I’m working on a Discord moderation bot and need help with the word filtering system. Right now my bot can catch basic bad words, but users are getting around it by putting spaces, dots, underscores and other symbols between the letters.
import discord
from discord.ext import commands
client = commands.Bot(command_prefix='!', intents=discord.Intents.all())
filter_enabled = True
with open('blocked_terms.txt', 'r') as file:
forbidden_words = file.read().splitlines()
@client.event
async def on_message(msg):
await client.process_commands(msg)
if msg.author.bot or msg.author == client.user:
return
if filter_enabled:
for term in forbidden_words:
if term in msg.content.lower():
await msg.delete()
await msg.channel.send(f'{msg.author.mention}, please watch your language!')
break
The current setup only catches exact matches. How can I modify this to detect words like ‘b@d’ or ‘w o r d’ or ‘te-st’ that are clearly trying to bypass the filter? I tried adding spaced versions to my text file but that’s not practical since there are so many possible combinations.
just use Levenshtein distance against your wordlist. it counts character changes needed to turn one string into another. someone types ‘b4d.w0rd’? that’s 3-4 changes from ‘badword’. set your threshold to 2-3 edits max and you’ll catch most attempts without messy regex patterns.
You’re dealing with the classic cat and mouse game of content moderation. Been there way too many times.
You need a smart preprocessing pipeline that handles sneaky variations automatically. Strip all non-alphabetic characters first, then apply character substitutions (@ to a, 3 to e, 1 to i, etc.), convert to lowercase, and check against your word list.
But maintaining all this logic becomes a nightmare fast. Keeping substitution dictionaries updated, handling edge cases - you’ll spend countless hours tweaking regex patterns and testing false positives.
I’ve automated this entire headache using Latenode. Set up a workflow that takes Discord messages, runs them through multiple cleaning steps, checks against updated word lists, and even uses AI for context checking. The bot just sends the message to the workflow and gets back a clean/dirty response.

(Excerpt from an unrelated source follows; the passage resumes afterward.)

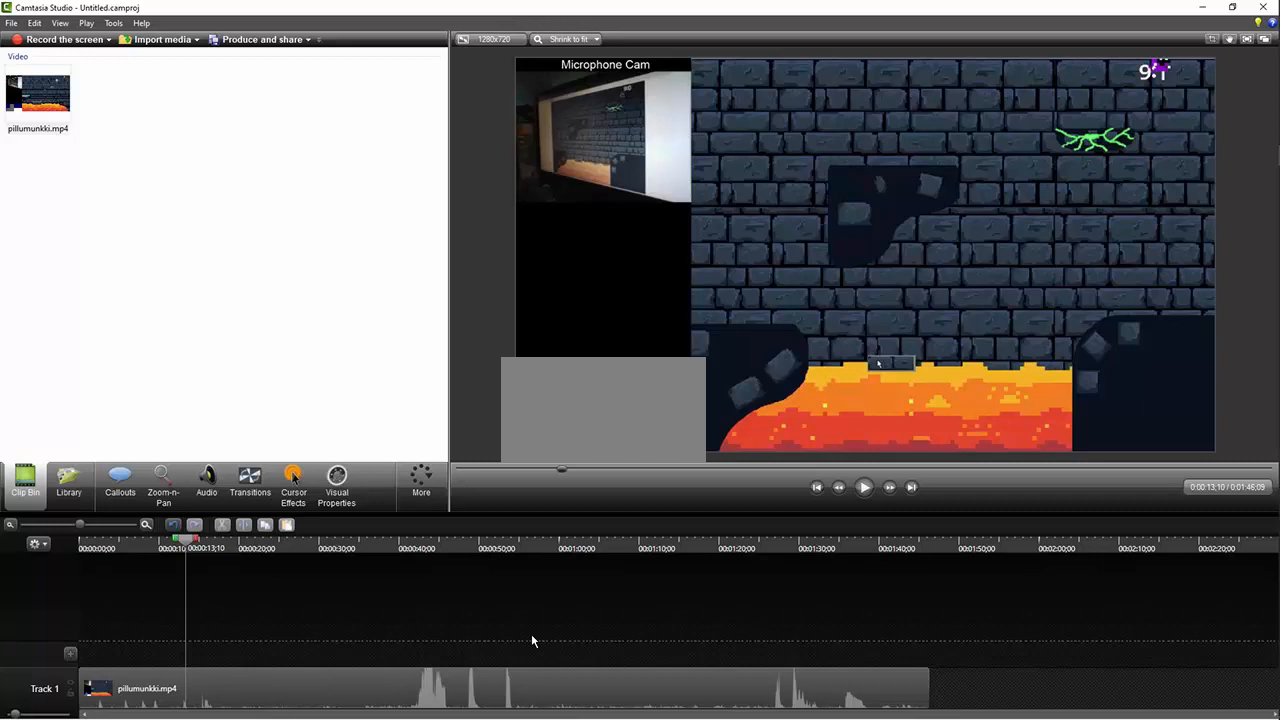
{"keys": ["right", "z"], "events": []}
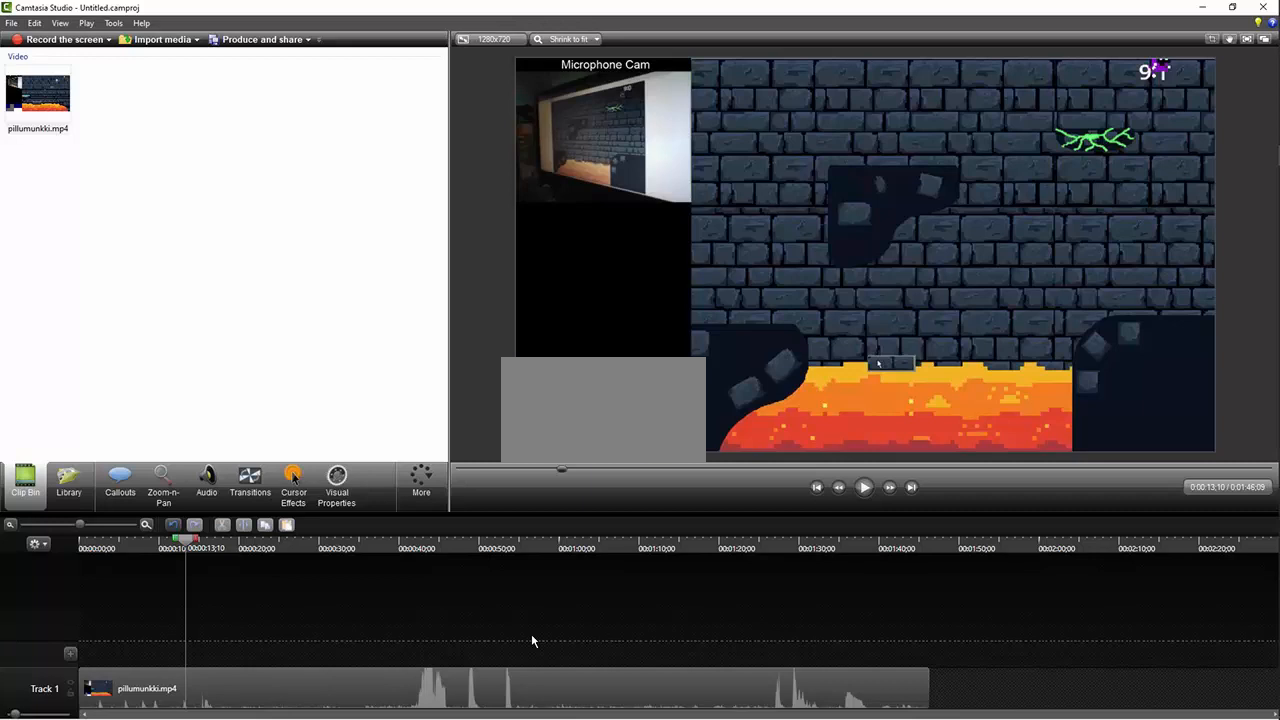
{"keys": ["right", "z"], "events": []}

No more maintaining complex filtering code in your bot. Just one API call handles all the heavy lifting. The workflow can even log attempts and update your word lists automatically when new bypass patterns emerge.
Had this exact issue building my server’s moderation system. Here’s what worked for me: normalize the message text before running it against your word list. Strip out common separators and convert symbols back to letters - ‘@’ becomes ‘a’, ‘3’ becomes ‘e’, ‘0’ becomes ‘o’. Remove spaces, dots, dashes, and underscores completely. Then check the cleaned text against your banned words. Watch out though - I made my character mapping too aggressive at first and caught tons of legit words. Also check substrings instead of exact matches since people love adding random junk at the start or end. It’s all about balancing catching the sneaky stuff without flagging innocent messages.
Regex will handle this way better than character mapping. Build a pattern that matches your banned words with optional separators between letters. For example: re.compile(r'b[^a-z]*a[^a-z]*d[^a-z]*w[^a-z]*o[^a-z]*r[^a-z]*d', re.IGNORECASE) for each word you want to catch. The [^a-z]* grabs any non-letter junk people stick between the actual letters. I’ve used this on my 15k server for 8 months - catches about 90% of bypass attempts with zero false positives. Build the patterns dynamically from your word list instead of hardcoding everything. Performance is solid since regex engines are built for this stuff. Just escape special regex characters in your banned words first.